## LIST OF TASKS
- A) According to the Miriam MacMillan text, why did Donald MacMillan accept Look's offer of a ride on the Sea Pup?
- B) Reproduce the Miriam MacMillan text between "- Born: June" and "the North Pole.", inclusive, replacing "schooner" with "sailing ship".

- Born: June 13, 1905
- Died: August 18, 1987 (aged 82)
- Partner: Donald Baxter MacMillan

= Miriam MacMillan =

American sailor and photographer (1905–1987)

Miriam Norton Look MacMillan (née Look; June 13, 1905 – August 18, 1987) was an American sailor, writer, lecturer, photographer, and explorer.

From 1937 onward she was a chief photographer in nine Arctic expeditions on the Bowdoin schooner to Labrador, Baffin Island, and West Greenland within 660 miles of the North Pole.

In 1948 she detailed her 1937–1939 expeditions in her adventure memoirs, Green Seas and White Ice.

Throughout her expeditions, MacMillan created thousands of photographs, audio recordings of Inuktitut songs, and films of Umiak sailors.' She later organized these and Inuit art to curate the Peary-MacMillan Arctic Museum.

== Biography ==

=== Early life ===
On June 13, 1905, Miriam Norton Look was born in Clinton, Massachusetts. Her parents were Amy G. Wood Look and Moses Jerome Look, a civil engineer who built dams. Her grandfather was a sea captain.

As a child, her parents were often visited by their friend Donald MacMillan, whom she called "Uncle Dan." Donald MacMillan would visit her family between Arctic expeditions, bringing Miriam Norton Look a gift of "a beaded craft, an ivory figurine, or some other token of his adventures in the North." They corresponded via letters.

Look's father, a hobbyist sailor, owned a 25-foot motorboat, the Sea Dog.' As a teenager, he gifted Look her own boat. Look writes, "A smaller and much slower [25-foot] motorboat which he bought for me I promptly christened the Sea Pup, and the rowboat which tagged on behind, the Poodle."' As a teenager, she sailed her boat the Sea Pup throughout the islands of Maine.'

While sailing the Sea Pup, she once recognized Donald MacMillan's 88-foot Bowdoin schooner, which had dropped anchor near Bustins Island. She piloted the boat and asked MacMillan if he needed a ride; he accepted her offer, as he stated he had a dinner date that evening. However, the boat ran out of gas minutes later, and Donald MacMillan was a half-hour late to his dinner date. Nevertheless, Donald MacMillan was purportedly impressed with Look's "expert control" of the motorboat.'

On March 18, 1935, at the age of 29, Miriam Norton Look married Donald Baxter MacMillan; he was 61 years old.'

=== Expeditions ===
In 1937, MacMillan decided she wanted to travel to the Inuit town of Nunainguk, Newfoundland and Labrador with her husband. He agreed on the stipulation that MacMillan should arrive in nearby Hopedale without his assistance. MacMillan agreed and decided to race him to the destination. While her husband sailed, MacMillan traveled by train and mail carrier, reaching Hopedale days before her husband. Before his arrival, she studied Inuktitut, crafted Inuit clothing, and asked local Inuit to tell her stories about Donald MacMillan. When MacMillan arrived, he mistook Miriam MacMillan and her friend for Inuit women.

## EXTRACTED MATERIAL
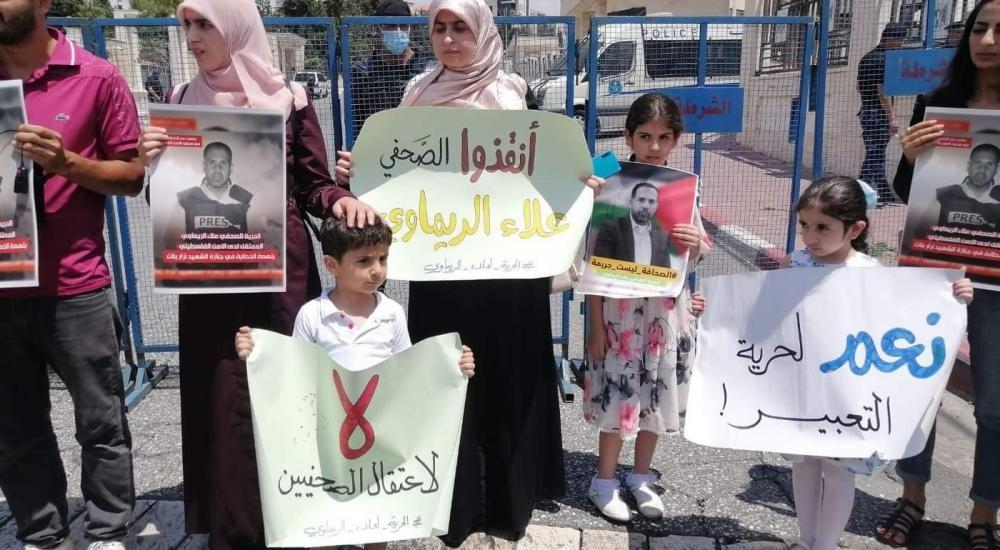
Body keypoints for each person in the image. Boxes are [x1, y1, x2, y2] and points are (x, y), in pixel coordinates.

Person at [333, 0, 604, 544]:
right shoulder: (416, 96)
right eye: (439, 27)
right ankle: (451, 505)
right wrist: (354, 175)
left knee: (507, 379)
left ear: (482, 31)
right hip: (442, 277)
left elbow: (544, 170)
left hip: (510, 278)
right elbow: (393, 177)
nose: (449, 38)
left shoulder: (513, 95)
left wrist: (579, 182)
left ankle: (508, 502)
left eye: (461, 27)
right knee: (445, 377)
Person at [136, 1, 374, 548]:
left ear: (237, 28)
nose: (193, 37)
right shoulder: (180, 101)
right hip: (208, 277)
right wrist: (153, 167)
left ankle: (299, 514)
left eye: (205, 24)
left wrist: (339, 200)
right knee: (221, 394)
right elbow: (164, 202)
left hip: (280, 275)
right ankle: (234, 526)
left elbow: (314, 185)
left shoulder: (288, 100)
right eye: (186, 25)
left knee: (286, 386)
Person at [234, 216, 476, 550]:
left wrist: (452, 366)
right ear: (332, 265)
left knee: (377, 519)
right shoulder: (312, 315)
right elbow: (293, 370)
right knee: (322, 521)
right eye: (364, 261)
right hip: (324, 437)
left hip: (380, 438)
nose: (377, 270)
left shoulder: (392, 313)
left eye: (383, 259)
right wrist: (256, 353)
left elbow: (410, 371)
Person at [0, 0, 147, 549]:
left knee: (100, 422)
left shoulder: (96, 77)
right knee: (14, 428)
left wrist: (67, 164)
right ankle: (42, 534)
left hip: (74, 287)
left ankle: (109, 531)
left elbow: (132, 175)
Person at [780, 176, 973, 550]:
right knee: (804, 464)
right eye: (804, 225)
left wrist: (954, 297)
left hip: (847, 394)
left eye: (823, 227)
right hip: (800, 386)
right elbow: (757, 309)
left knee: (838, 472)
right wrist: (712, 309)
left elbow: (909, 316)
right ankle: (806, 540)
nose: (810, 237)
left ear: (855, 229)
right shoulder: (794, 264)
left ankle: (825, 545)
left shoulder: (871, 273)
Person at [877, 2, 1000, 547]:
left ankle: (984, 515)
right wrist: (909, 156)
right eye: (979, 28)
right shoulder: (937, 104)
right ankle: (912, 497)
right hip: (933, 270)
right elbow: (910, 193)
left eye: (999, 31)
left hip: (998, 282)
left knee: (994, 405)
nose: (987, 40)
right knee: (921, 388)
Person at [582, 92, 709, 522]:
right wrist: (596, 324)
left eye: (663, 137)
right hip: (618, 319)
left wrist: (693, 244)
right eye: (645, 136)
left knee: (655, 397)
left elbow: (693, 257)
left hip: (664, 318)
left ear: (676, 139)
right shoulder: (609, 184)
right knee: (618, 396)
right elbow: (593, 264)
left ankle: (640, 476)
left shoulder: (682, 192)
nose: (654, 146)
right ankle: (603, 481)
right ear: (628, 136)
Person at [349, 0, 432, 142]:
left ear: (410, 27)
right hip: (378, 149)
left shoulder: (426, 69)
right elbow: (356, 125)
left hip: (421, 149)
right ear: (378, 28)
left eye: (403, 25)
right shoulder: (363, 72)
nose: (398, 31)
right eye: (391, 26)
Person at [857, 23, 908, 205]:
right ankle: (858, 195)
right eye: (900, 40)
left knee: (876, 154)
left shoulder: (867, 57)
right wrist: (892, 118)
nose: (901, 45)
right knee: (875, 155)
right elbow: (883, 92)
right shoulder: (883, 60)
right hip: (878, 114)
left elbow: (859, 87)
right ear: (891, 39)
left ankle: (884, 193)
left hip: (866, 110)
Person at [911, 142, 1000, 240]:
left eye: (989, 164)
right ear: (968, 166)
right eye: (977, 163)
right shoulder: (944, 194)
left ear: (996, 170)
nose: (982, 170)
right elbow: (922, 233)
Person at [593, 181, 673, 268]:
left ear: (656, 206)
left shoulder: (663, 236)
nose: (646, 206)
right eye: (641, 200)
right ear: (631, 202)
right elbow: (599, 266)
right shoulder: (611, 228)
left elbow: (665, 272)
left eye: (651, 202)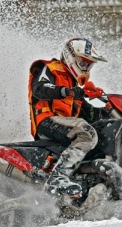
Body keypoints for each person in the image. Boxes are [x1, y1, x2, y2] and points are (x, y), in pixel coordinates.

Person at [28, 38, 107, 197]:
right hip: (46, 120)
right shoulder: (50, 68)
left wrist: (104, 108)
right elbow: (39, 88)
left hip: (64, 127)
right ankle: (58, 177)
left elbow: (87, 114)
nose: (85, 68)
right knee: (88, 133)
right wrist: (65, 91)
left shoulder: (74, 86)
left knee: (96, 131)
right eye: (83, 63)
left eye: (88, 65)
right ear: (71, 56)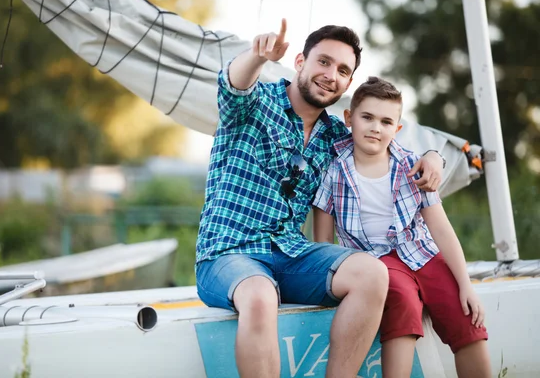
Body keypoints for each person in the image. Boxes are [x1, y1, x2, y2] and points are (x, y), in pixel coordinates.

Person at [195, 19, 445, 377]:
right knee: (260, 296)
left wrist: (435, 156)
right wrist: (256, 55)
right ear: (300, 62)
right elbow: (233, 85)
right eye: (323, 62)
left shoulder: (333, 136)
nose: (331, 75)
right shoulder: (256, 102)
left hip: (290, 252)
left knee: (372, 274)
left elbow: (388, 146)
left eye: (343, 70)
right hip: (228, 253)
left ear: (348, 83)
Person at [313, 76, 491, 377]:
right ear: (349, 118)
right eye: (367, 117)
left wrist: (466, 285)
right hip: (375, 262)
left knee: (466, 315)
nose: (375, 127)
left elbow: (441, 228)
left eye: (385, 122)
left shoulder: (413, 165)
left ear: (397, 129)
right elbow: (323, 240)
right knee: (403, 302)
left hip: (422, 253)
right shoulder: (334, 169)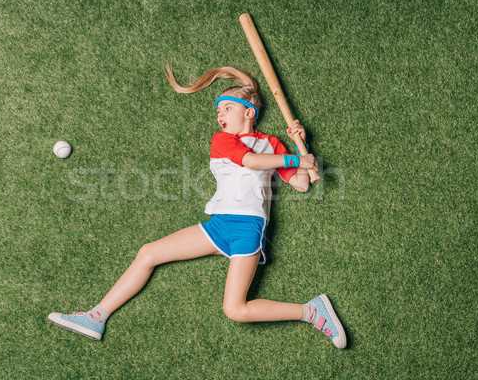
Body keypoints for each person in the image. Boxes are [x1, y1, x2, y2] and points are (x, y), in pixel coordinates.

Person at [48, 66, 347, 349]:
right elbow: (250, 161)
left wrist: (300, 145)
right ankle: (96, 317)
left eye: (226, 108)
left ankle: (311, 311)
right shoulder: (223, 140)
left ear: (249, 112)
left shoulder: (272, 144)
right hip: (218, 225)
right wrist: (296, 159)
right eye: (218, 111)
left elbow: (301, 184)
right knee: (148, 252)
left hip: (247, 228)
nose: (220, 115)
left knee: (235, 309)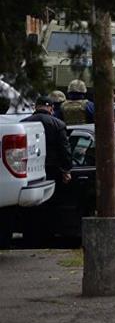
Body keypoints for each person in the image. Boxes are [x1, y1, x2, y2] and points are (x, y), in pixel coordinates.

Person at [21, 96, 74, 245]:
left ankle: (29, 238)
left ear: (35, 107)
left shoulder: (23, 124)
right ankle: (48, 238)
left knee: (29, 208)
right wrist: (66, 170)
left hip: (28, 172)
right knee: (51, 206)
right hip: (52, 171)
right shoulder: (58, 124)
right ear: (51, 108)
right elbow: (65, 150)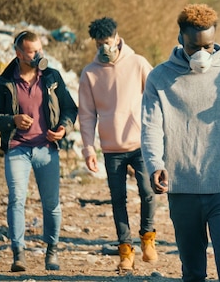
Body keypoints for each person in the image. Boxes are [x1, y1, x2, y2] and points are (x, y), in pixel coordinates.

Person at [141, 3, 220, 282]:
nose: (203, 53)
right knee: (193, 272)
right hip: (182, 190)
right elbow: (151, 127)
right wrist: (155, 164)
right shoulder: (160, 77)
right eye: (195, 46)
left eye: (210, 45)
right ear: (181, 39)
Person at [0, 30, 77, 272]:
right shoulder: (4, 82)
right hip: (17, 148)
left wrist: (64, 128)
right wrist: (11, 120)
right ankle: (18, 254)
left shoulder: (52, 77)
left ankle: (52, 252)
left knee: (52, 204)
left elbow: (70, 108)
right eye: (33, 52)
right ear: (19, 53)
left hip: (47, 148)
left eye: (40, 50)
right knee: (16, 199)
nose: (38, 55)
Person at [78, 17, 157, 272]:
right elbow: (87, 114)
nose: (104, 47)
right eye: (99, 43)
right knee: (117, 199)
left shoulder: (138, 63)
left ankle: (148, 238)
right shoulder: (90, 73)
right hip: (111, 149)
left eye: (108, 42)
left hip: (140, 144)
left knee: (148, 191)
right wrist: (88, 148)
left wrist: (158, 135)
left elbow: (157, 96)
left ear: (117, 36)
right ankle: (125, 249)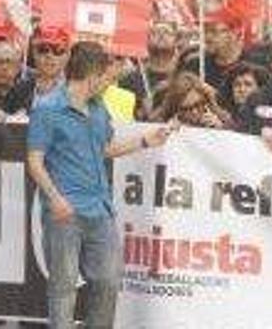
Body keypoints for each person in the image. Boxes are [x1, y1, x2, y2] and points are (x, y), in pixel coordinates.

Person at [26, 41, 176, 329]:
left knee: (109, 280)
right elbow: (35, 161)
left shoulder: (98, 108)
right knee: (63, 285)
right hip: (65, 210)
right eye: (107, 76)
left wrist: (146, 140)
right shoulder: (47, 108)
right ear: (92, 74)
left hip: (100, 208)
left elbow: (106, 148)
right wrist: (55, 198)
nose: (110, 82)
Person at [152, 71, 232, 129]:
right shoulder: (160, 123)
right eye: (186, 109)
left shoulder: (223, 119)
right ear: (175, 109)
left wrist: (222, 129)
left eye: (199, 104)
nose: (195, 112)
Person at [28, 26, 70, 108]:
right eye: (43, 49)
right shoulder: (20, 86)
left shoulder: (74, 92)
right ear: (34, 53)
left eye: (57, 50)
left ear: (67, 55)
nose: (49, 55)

## ANSWERS TO THIS EXERCISE
- A) He accepted because he said he had a dinner date that evening.

- B)
- Born: June 13, 1905
- Died: August 18, 1987 (aged 82)
- Partner: Donald Baxter MacMillan

= Miriam MacMillan =

American sailor and photographer (1905–1987)

Miriam Norton Look MacMillan (née Look; June 13, 1905 – August 18, 1987) was an American sailor, writer, lecturer, photographer, and explorer.

From 1937 onward she was a chief photographer in nine Arctic expeditions on the Bowdoin sailing ship to Labrador, Baffin Island, and West Greenland within 660 miles of the North Pole.